======== Study material ========

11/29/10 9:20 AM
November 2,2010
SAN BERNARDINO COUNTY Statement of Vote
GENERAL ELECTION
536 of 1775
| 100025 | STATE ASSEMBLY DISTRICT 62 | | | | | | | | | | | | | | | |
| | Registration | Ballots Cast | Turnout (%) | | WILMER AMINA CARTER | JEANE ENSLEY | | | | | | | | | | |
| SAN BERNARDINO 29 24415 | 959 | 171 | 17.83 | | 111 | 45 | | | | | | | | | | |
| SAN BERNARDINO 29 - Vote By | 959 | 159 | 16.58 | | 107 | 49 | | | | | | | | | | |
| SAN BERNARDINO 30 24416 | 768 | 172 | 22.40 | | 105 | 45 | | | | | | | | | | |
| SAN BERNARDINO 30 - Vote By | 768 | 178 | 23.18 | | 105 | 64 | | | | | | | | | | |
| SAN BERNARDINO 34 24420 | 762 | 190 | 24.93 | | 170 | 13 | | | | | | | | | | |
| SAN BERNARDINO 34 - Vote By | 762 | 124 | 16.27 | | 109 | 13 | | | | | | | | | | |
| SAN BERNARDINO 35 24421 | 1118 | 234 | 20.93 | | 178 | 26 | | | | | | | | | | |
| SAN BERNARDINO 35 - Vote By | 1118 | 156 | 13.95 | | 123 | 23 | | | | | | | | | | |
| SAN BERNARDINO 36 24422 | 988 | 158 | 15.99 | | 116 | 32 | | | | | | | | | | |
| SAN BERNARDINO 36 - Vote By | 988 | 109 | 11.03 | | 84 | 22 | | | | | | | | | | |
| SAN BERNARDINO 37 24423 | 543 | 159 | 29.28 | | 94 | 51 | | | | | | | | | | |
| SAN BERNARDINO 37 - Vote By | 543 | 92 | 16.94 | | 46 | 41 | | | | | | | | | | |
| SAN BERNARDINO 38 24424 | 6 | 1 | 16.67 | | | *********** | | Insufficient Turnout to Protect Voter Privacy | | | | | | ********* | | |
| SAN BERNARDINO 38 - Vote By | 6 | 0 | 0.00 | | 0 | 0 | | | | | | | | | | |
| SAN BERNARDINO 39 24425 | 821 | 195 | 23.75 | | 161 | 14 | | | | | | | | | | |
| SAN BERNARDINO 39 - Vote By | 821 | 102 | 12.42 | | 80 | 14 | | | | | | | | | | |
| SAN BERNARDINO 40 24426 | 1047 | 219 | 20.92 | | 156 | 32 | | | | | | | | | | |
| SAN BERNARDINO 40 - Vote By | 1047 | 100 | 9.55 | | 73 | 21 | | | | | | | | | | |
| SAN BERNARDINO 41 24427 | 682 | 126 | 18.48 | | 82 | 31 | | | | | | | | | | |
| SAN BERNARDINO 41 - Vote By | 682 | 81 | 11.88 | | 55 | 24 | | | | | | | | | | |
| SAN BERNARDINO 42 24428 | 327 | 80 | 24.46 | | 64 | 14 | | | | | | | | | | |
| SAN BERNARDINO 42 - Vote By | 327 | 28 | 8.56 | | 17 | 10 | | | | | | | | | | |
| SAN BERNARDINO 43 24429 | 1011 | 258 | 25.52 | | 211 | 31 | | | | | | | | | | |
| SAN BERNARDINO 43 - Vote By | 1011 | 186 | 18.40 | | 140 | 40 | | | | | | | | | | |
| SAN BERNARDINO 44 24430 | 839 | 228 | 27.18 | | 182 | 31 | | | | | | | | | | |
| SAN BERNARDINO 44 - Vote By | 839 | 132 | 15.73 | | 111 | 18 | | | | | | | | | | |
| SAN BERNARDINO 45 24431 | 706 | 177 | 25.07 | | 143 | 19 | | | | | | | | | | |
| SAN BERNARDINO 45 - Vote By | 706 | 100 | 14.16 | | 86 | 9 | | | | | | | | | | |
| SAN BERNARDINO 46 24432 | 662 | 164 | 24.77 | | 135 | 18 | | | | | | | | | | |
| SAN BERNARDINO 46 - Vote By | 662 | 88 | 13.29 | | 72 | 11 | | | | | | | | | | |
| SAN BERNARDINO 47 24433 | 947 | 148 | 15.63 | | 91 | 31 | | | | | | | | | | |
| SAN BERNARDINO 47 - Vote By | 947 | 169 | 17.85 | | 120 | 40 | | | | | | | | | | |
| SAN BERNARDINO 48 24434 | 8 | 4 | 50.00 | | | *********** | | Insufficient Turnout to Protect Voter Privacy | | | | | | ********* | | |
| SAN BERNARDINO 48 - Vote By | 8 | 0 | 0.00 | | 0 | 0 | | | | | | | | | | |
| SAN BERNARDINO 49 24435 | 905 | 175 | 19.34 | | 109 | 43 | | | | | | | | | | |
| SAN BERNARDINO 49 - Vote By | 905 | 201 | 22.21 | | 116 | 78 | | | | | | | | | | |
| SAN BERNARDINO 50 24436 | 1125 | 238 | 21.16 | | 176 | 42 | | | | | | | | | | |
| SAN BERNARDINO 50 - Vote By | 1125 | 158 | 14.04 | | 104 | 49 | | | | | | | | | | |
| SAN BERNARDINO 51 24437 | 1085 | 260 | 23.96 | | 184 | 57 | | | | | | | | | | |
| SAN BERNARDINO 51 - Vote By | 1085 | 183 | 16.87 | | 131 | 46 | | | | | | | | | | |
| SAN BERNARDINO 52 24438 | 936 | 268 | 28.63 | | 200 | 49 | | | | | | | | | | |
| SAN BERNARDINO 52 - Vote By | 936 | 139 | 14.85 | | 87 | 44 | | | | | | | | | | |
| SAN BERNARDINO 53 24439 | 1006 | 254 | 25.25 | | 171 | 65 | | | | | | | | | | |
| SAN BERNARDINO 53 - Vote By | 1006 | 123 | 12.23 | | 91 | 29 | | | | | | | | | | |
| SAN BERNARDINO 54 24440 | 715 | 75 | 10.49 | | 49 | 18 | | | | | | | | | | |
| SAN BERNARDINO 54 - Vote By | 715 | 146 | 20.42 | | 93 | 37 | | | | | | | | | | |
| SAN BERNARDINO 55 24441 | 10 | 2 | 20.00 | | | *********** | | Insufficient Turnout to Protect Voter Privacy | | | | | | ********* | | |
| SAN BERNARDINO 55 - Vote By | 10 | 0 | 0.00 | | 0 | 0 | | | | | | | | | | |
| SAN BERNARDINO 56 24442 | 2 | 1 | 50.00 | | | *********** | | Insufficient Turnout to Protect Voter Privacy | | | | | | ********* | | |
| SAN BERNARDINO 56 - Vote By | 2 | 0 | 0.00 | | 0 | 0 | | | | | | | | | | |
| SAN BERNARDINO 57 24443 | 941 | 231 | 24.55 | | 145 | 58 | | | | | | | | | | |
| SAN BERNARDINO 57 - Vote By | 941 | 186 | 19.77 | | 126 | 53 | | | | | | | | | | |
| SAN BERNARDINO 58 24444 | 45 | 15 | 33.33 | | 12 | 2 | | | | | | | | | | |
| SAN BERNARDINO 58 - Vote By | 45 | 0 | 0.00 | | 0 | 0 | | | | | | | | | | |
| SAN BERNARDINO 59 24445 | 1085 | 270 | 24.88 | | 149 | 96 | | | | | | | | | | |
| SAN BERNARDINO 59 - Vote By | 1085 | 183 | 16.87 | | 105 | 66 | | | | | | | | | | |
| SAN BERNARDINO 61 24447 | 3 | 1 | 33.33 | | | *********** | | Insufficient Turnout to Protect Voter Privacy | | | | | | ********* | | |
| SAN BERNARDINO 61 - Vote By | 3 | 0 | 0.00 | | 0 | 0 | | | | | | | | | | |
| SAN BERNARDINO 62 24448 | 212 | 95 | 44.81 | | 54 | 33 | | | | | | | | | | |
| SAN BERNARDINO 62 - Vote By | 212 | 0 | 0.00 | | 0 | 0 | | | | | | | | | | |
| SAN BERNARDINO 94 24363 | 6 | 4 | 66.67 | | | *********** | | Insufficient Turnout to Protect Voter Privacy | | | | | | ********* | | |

========

# Task instructions
Your task is to restate, word for word, the lines from the beginning of the records to the line with "124 | 16.27", inclusive.

# Task output
11/29/10 9:20 AM
November 2,2010
SAN BERNARDINO COUNTY Statement of Vote
GENERAL ELECTION
536 of 1775
| 100025 | STATE ASSEMBLY DISTRICT 62 | | | | | | | | | | | | | | | |
| | Registration | Ballots Cast | Turnout (%) | | WILMER AMINA CARTER | JEANE ENSLEY | | | | | | | | | | |
| SAN BERNARDINO 29 24415 | 959 | 171 | 17.83 | | 111 | 45 | | | | | | | | | | |
| SAN BERNARDINO 29 - Vote By | 959 | 159 | 16.58 | | 107 | 49 | | | | | | | | | | |
| SAN BERNARDINO 30 24416 | 768 | 172 | 22.40 | | 105 | 45 | | | | | | | | | | |
| SAN BERNARDINO 30 - Vote By | 768 | 178 | 23.18 | | 105 | 64 | | | | | | | | | | |
| SAN BERNARDINO 34 24420 | 762 | 190 | 24.93 | | 170 | 13 | | | | | | | | | | |
| SAN BERNARDINO 34 - Vote By | 762 | 124 | 16.27 | | 109 | 13 | | | | | | | | | | |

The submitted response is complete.